Shillay (Scottish Gaelic: Siolaigh or Seilaigh from the Norse selrey, meaning Seal island) is the westernmost of the Monach Islands (Heisgeir), off North Uist in the Outer Hebrides.

==Geology and geography==

Like most of the other Monach Islands, Shillay has a thin, sandy soil, which has been much troubled by erosion, and which was badly eroded by a huge wave in the 16th century.

Despite Ceann Iar's name, meaning "western headland", Shillay is the westernmost island of the group.
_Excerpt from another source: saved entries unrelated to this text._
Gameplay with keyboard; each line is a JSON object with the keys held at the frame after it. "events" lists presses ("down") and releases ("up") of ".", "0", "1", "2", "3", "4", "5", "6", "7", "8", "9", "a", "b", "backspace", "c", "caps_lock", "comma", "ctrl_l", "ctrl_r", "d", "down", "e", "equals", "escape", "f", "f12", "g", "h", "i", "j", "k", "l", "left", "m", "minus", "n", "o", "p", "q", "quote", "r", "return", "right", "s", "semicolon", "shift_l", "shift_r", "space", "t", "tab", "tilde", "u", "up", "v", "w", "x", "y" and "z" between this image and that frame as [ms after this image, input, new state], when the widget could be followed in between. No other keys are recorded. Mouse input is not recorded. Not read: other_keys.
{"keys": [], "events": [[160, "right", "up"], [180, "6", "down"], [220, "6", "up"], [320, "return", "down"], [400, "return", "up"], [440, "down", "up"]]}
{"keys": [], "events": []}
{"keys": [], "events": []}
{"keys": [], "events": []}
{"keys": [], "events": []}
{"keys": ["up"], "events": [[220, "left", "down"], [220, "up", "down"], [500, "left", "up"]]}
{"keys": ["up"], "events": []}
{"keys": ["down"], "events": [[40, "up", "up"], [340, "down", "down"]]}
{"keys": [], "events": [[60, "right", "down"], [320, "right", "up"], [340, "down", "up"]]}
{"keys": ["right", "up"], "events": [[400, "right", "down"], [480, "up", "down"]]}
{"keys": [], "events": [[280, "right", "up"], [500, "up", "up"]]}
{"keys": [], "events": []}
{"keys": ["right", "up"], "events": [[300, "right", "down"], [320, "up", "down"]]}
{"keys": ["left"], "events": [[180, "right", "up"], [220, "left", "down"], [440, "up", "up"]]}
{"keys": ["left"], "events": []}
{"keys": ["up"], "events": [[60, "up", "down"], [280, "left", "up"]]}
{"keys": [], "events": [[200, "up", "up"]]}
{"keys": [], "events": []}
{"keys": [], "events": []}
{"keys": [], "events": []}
There are several small islets around Shillay, including Eilean Siorraidh, Odarum (to the north) and Raisgeir.

==Lighthouses==

The lighthouse at Shillay has an uneven history. The red brick lighthouse was built in 1864 by David & Thomas Stevenson, and was in use until it was closed during the war in 1942 and not lit again in 1948 after hostilities ceased. After the Braer disaster in 1993 in Shetland, a new light was recommended to mark the deep water route west of the Hebrides. A new automated aluminium light was installed in 1997. However it proved inadequate and in 2005 it was decided that it was cheaper to reuse the original lighthouse than to increase the height of the new light. In 2008 the old lighthouse was refurbished and put back into use.

A stone from the lighthouse has been removed into the church wall at Paible; a keeper had carved into it "Eternity Oh Eternity". Just to the south of Shillay, there is an Eilean Siorraidh ("Island of Eternity"; formerly Eilean Siorruidh) - whether this carving is a reference to this or the solitude of the island is unrecorded.